Rede Sul promove mobilização na Estrada Parque dia 9/03

Na próxima quarta-feira, dia 09, das 8h às 10h, a Rede Sul da Bahia Justo e Sustentável, mobilização de ONGs que apóia e estimula iniciativas de desenvolvimento sustentável no Sul da Bahia, realizará uma distribuição de folhetos para alertar a população sobre os impactos à biodiversidade a serem causados pela construção do Complexo Intermodal Porto Sul, no município de Ilhéus. Cerca de 200 pessoas da coalizão participarão da ação no km 16 da Estrada Parque, que liga as cidades de Ilhéus e Itacaré. A construção do complexo inclui a implantação de um porto público, um terminal portuário privado, uma ferrovia, um aeroporto e um complexo siderúrgico na região Cacaueira e turística do Município de Ilhéus, além de uma mina de ferro em Caetité (BA).

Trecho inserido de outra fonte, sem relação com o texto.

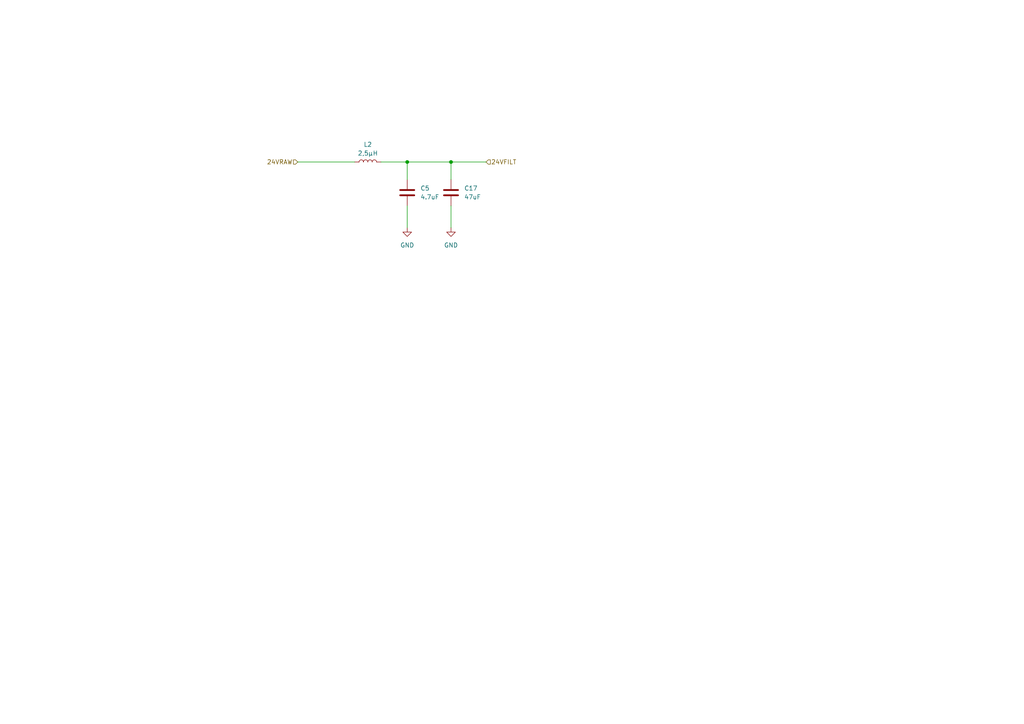
<source format=kicad_sch>
(kicad_sch (version 20230121) (generator eeschema)

  (uuid 8fdd9198-c2fb-4e4a-9b49-6f54476641ba)

  (paper "A4")

  

  (junction (at 118.11 46.99) (diameter 0) (color 0 0 0 0)
    (uuid 916e71c1-73a9-477b-8349-6000b02df43e)
  )
  (junction (at 130.81 46.99) (diameter 0) (color 0 0 0 0)
    (uuid f8bd527a-ea9c-4a44-9827-e1858bb46585)
  )

  (wire (pts (xy 130.81 46.99) (xy 130.81 52.07))
    (stroke (width 0) (type default))
    (uuid 0febbb79-4bdd-42b7-95d9-ccbaeae75ba0)
  )
  (wire (pts (xy 118.11 46.99) (xy 130.81 46.99))
    (stroke (width 0) (type default))
    (uuid 30655915-4d0f-4856-8d75-47ef566be196)
  )
  (wire (pts (xy 110.49 46.99) (xy 118.11 46.99))
    (stroke (width 0) (type default))
    (uuid 48b17abd-ca9a-4ab2-b40a-b9f4d8ee2195)
  )
  (wire (pts (xy 86.36 46.99) (xy 102.87 46.99))
    (stroke (width 0) (type default))
    (uuid 70486f8f-7068-4712-b804-460b04769fc2)
  )
  (wire (pts (xy 118.11 59.69) (xy 118.11 66.04))
    (stroke (width 0) (type default))
    (uuid 7fe4b75f-c2b4-4f70-bd4a-c882f33793d2)
  )
  (wire (pts (xy 130.81 46.99) (xy 140.97 46.99))
    (stroke (width 0) (type default))
    (uuid 8f644111-a06e-4464-a6a9-c2431a7632e0)
  )
  (wire (pts (xy 130.81 59.69) (xy 130.81 66.04))
    (stroke (width 0) (type default))
    (uuid a91e78bf-a35a-4cc2-b487-41afd45e1f14)
  )
  (wire (pts (xy 118.11 46.99) (xy 118.11 52.07))
    (stroke (width 0) (type default))
    (uuid d00886c6-8036-4cf7-817d-a2b877d03cf9)
  )

  (hierarchical_label "24VFILT" (shape input) (at 140.97 46.99 0) (fields_autoplaced)
    (effects (font (size 1.27 1.27)) (justify left))
    (uuid 01ce69b0-5832-4089-8298-11b723788581)
  )
  (hierarchical_label "24VRAW" (shape input) (at 86.36 46.99 180) (fields_autoplaced)
    (effects (font (size 1.27 1.27)) (justify right))
    (uuid e799a545-0dfb-450f-a6c5-092af64d11ee)
  )

  (symbol (lib_id "benediktibk:L_2_5µH_30A") (at 106.68 46.99 90) (unit 1)
    (in_bom yes) (on_board yes) (dnp no) (fields_autoplaced)
    (uuid 72aa165d-7abe-47bf-86ab-b7afc4fdfc57)
    (property "Reference" "L2" (at 106.68 41.91 90)
      (effects (font (size 1.27 1.27)))
    )
    (property "Value" "2,5µH" (at 106.68 44.45 90)
      (effects (font (size 1.27 1.27)))
    )
    (property "Footprint" "" (at 106.68 46.99 0)
      (effects (font (size 1.27 1.27)) hide)
    )
    (property "Datasheet" "~" (at 106.68 46.99 0)
      (effects (font (size 1.27 1.27)) hide)
    )
    (property "RS order number" " 238-3683" (at 106.68 46.99 0)
      (effects (font (size 1.27 1.27)) hide)
    )
    (pin "1" (uuid cc0113bd-c14b-48d5-9664-fe927ab4b5a8))
    (pin "2" (uuid 8fc4092f-fb7b-490f-96e1-716243d203c3))
    (instances
      (project "dc-dc-converter-24v"
        (path "/f3858519-f688-4645-91dc-9843c9d0ed53/8f8f2bb4-fdfe-4421-bc8c-e8dc6b7f806e"
          (reference "L2") (unit 1)
        )
      )
    )
  )

  (symbol (lib_id "power:GND") (at 118.11 66.04 0) (unit 1)
    (in_bom yes) (on_board yes) (dnp no) (fields_autoplaced)
    (uuid 765d084f-4110-4181-b4b2-711c7114d996)
    (property "Reference" "#PWR05" (at 118.11 72.39 0)
      (effects (font (size 1.27 1.27)) hide)
    )
    (property "Value" "GND" (at 118.11 71.12 0)
      (effects (font (size 1.27 1.27)))
    )
    (property "Footprint" "" (at 118.11 66.04 0)
      (effects (font (size 1.27 1.27)) hide)
    )
    (property "Datasheet" "" (at 118.11 66.04 0)
      (effects (font (size 1.27 1.27)) hide)
    )
    (pin "1" (uuid e7b2cd1a-8c43-400e-856f-497f4ece9952))
    (instances
      (project "dc-dc-converter-24v"
        (path "/f3858519-f688-4645-91dc-9843c9d0ed53/8f8f2bb4-fdfe-4421-bc8c-e8dc6b7f806e"
          (reference "#PWR05") (unit 1)
        )
      )
    )
  )

  (symbol (lib_id "benediktibk:C_4_7uF_SMD_0805_50V_10%") (at 118.11 55.88 0) (unit 1)
    (in_bom yes) (on_board yes) (dnp no) (fields_autoplaced)
    (uuid 7c2faa15-9b7b-47a4-88c0-71dcdbe8fc5f)
    (property "Reference" "C5" (at 121.92 54.61 0)
      (effects (font (size 1.27 1.27)) (justify left))
    )
    (property "Value" "4.7uF" (at 121.92 57.15 0)
      (effects (font (size 1.27 1.27)) (justify left))
    )
    (property "Footprint" "benediktibk:C_0805_2012Metric_Pad1.18x1.45mm_HandSolder" (at 119.0752 59.69 0)
      (effects (font (size 1.27 1.27)) hide)
    )
    (property "Datasheet" "~" (at 118.11 55.88 0)
      (effects (font (size 1.27 1.27)) hide)
    )
    (property "RS order number" "113-8707" (at 135.636 54.61 0)
      (effects (font (size 1.27 1.27)) hide)
    )
    (pin "1" (uuid 31e11ed4-4dec-4f8c-8606-99a62a22c6fa))
    (pin "2" (uuid 4d48e0da-e2c2-41e5-b109-99cba2a377da))
    (instances
      (project "dc-dc-converter-24v"
        (path "/f3858519-f688-4645-91dc-9843c9d0ed53/8f8f2bb4-fdfe-4421-bc8c-e8dc6b7f806e"
          (reference "C5") (unit 1)
        )
      )
    )
  )

  (symbol (lib_id "benediktibk:C_47uF_SMD_1206_25V_20%") (at 130.81 55.88 0) (unit 1)
    (in_bom yes) (on_board yes) (dnp no) (fields_autoplaced)
    (uuid a64b462e-ee23-429c-a997-f36e4377f531)
    (property "Reference" "C17" (at 134.62 54.61 0)
      (effects (font (size 1.27 1.27)) (justify left))
    )
    (property "Value" "47uF" (at 134.62 57.15 0)
      (effects (font (size 1.27 1.27)) (justify left))
    )
    (property "Footprint" "benediktibk:C_1206_3216Metric_Pad1.33x1.80mm_HandSolder" (at 131.7752 59.69 0)
      (effects (font (size 1.27 1.27)) hide)
    )
    (property "Datasheet" "~" (at 130.81 55.88 0)
      (effects (font (size 1.27 1.27)) hide)
    )
    (property "RS order number" "788-3060" (at 148.336 54.61 0)
      (effects (font (size 1.27 1.27)) hide)
    )
    (pin "2" (uuid df88c33a-2df1-4519-b3b2-b19408388e8c))
    (pin "1" (uuid 45704b6e-e42c-4913-ac41-4ea309ae4db5))
    (instances
      (project "dc-dc-converter-24v"
        (path "/f3858519-f688-4645-91dc-9843c9d0ed53/8f8f2bb4-fdfe-4421-bc8c-e8dc6b7f806e"
          (reference "C17") (unit 1)
        )
      )
    )
  )

  (symbol (lib_id "power:GND") (at 130.81 66.04 0) (unit 1)
    (in_bom yes) (on_board yes) (dnp no) (fields_autoplaced)
    (uuid c3578970-7e4c-4f23-9e39-ac45becbc646)
    (property "Reference" "#PWR024" (at 130.81 72.39 0)
      (effects (font (size 1.27 1.27)) hide)
    )
    (property "Value" "GND" (at 130.81 71.12 0)
      (effects (font (size 1.27 1.27)))
    )
    (property "Footprint" "" (at 130.81 66.04 0)
      (effects (font (size 1.27 1.27)) hide)
    )
    (property "Datasheet" "" (at 130.81 66.04 0)
      (effects (font (size 1.27 1.27)) hide)
    )
    (pin "1" (uuid 22772e72-7dd6-4840-9bab-3b536d6e640a))
    (instances
      (project "dc-dc-converter-24v"
        (path "/f3858519-f688-4645-91dc-9843c9d0ed53/8f8f2bb4-fdfe-4421-bc8c-e8dc6b7f806e"
          (reference "#PWR024") (unit 1)
        )
      )
    )
  )
)

</source>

Isso exigirá a construção de um quebra-mar de 1,5 km de extensão por 366 m de largura e 27m de altura e uma esteira de 2,3 km, a dez metros de altura, cortando a costa para transportar o minério de ferro do retroporto até o ponto de chegada dos navios. Todo o processo destruiria a vasta variedade de corais e vida marinha presentes nesta região, por conta também do afundamento médio de cerca de 5 metros do fundo do oceano. Além disso, 2.400 hectares de Mata Atlântica a apenas 16 km do centro de Ilhéus, na região da Ponta da Tulha, na Praia do Norte, serão devastados.

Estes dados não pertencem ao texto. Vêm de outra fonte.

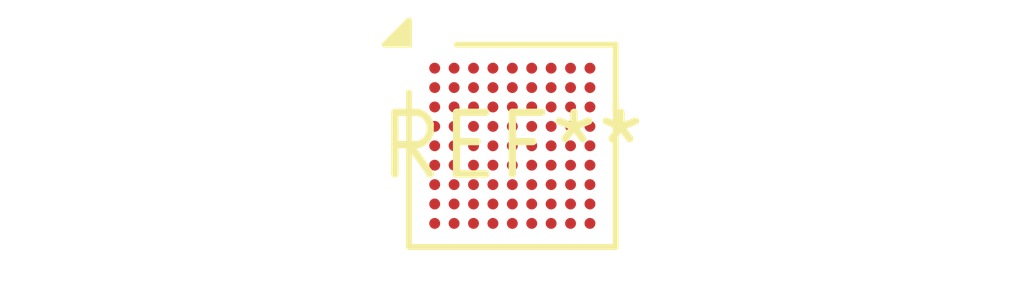
<source format=kicad_pcb>
(kicad_pcb (version 20240108) (generator pcbnew)

  (general
    (thickness 1.6)
  )

  (paper "A4")
  (layers
    (0 "F.Cu" signal)
    (31 "B.Cu" signal)
    (32 "B.Adhes" user "B.Adhesive")
    (33 "F.Adhes" user "F.Adhesive")
    (34 "B.Paste" user)
    (35 "F.Paste" user)
    (36 "B.SilkS" user "B.Silkscreen")
    (37 "F.SilkS" user "F.Silkscreen")
    (38 "B.Mask" user)
    (39 "F.Mask" user)
    (40 "Dwgs.User" user "User.Drawings")
    (41 "Cmts.User" user "User.Comments")
    (42 "Eco1.User" user "User.Eco1")
    (43 "Eco2.User" user "User.Eco2")
    (44 "Edge.Cuts" user)
    (45 "Margin" user)
    (46 "B.CrtYd" user "B.Courtyard")
    (47 "F.CrtYd" user "F.Courtyard")
    (48 "B.Fab" user)
    (49 "F.Fab" user)
    (50 "User.1" user)
    (51 "User.2" user)
    (52 "User.3" user)
    (53 "User.4" user)
    (54 "User.5" user)
    (55 "User.6" user)
    (56 "User.7" user)
    (57 "User.8" user)
    (58 "User.9" user)
  )

  (setup
    (pad_to_mask_clearance 0)
    (pcbplotparams
      (layerselection 0x00010fc_ffffffff)
      (plot_on_all_layers_selection 0x0000000_00000000)
      (disableapertmacros false)
      (usegerberextensions false)
      (usegerberattributes false)
      (usegerberadvancedattributes false)
      (creategerberjobfile false)
      (dashed_line_dash_ratio 12.000000)
      (dashed_line_gap_ratio 3.000000)
      (svgprecision 4)
      (plotframeref false)
      (viasonmask false)
      (mode 1)
      (useauxorigin false)
      (hpglpennumber 1)
      (hpglpenspeed 20)
      (hpglpendiameter 15.000000)
      (dxfpolygonmode false)
      (dxfimperialunits false)
      (dxfusepcbnewfont false)
      (psnegative false)
      (psa4output false)
      (plotreference false)
      (plotvalue false)
      (plotinvisibletext false)
      (sketchpadsonfab false)
      (subtractmaskfromsilk false)
      (outputformat 1)
      (mirror false)
      (drillshape 1)
      (scaleselection 1)
      (outputdirectory "")
    )
  )

  (net 0 "")

  (footprint "ST_WLCSP-81_Die463" (layer "F.Cu") (at 0 0))

)

</source>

Uma equipe técnica do IBAMA analisou minuciosamente a viabilidade ambiental do terminal e concluiu que “Não deve ser concedida licença prévia para o empreendimento no local proposto, e sugere que a área de Floresta Atlântica sob foco, por sua relevância ambiental, seja transformada em unidade de conservação”. Com a conclusão, o IBAMA solicitou à BAMIN que apresente novas alternativas locacionais para que a licença possa ser rediscutida, prova de que o projeto não precisa ser apenas revisto, mas também repensado e debatido.

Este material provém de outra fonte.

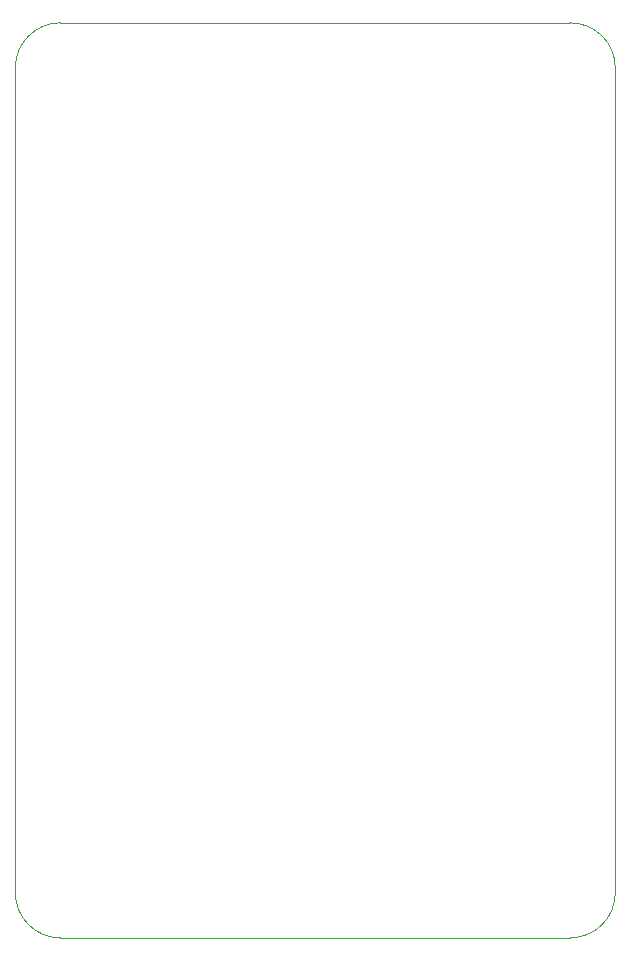
<source format=gbr>
%TF.GenerationSoftware,KiCad,Pcbnew,5.1.8-db9833491~87~ubuntu20.04.1*%
%TF.CreationDate,2020-11-19T17:12:54+01:00*%
%TF.ProjectId,custom-arduino-rtc-temperature-humidity,63757374-6f6d-42d6-9172-6475696e6f2d,rev?*%
%TF.SameCoordinates,Original*%
%TF.FileFunction,Profile,NP*%
%FSLAX46Y46*%
G04 Gerber Fmt 4.6, Leading zero omitted, Abs format (unit mm)*
G04 Created by KiCad (PCBNEW 5.1.8-db9833491~87~ubuntu20.04.1) date 2020-11-19 17:12:54*
%MOMM*%
%LPD*%
G01*
G04 APERTURE LIST*
%TA.AperFunction,Profile*%
%ADD10C,0.050000*%
%TD*%
G04 APERTURE END LIST*
D10*
X154940000Y-93980000D02*
G75*
G02*
X151130000Y-97790000I-3810000J0D01*
G01*
X107950000Y-97790000D02*
X151130000Y-97790000D01*
X107950000Y-97790000D02*
G75*
G02*
X104140000Y-93980000I0J3810000D01*
G01*
X151130000Y-20320000D02*
G75*
G02*
X154940000Y-24130000I0J-3810000D01*
G01*
X135890000Y-20320000D02*
X151130000Y-20320000D01*
X154940000Y-24130000D02*
X154940000Y-93980000D01*
X104140000Y-24130000D02*
G75*
G02*
X107950000Y-20320000I3810000J0D01*
G01*
X104140000Y-93980000D02*
X104140000Y-24130000D01*
X107950000Y-20320000D02*
X135890000Y-20320000D01*
M02*

</source>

A Rede Sul da Bahia Justo e Sustentável busca a suspensão do licenciamento da construção do Complexo Intermodal Porto Sul, entre as cidades de Ilhéus e Itacaré, e aponta para a possibilidade do uso de uma logística de ferrovias e portos públicos já existentes no estado baiano, que minimizem os impactos à biodiversidade local.

Fazem parte da coalizão atualmente 23 instituições como SOS Mata Atlântica, WWF, Conservação Internacional do Brasil, Greenpeace, Instituto Floresta Viva, IESB, Instituto Socioambiental, Ação Ilhéus, Reserva da Biosfera da Mata Atlântica e o Instituto de Pesquisas Ecológicas.A coalizão também defende que o local tem dupla vocação – turística e cacaueira, incluindo a produção de chocolate, inspirada no conceito de ecodesenvolvimento. Além disso, a pesca e o desenvolvimento industrial do polo de tecnologia, já em operação em Ilhéus, serão capazes de gerar empregos num patamar incomparavelmente maior que o do complexo portuário-minerador, oferecendo um salto de renda para a população de toda a região. Já a instalação das Zonas de Processamento de Exportação (ZPE) é uma forma de atrair investimentos que respeitem a cadeia produtiva regional e gerem alternativas de emprego e renda para o Sul da Bahia.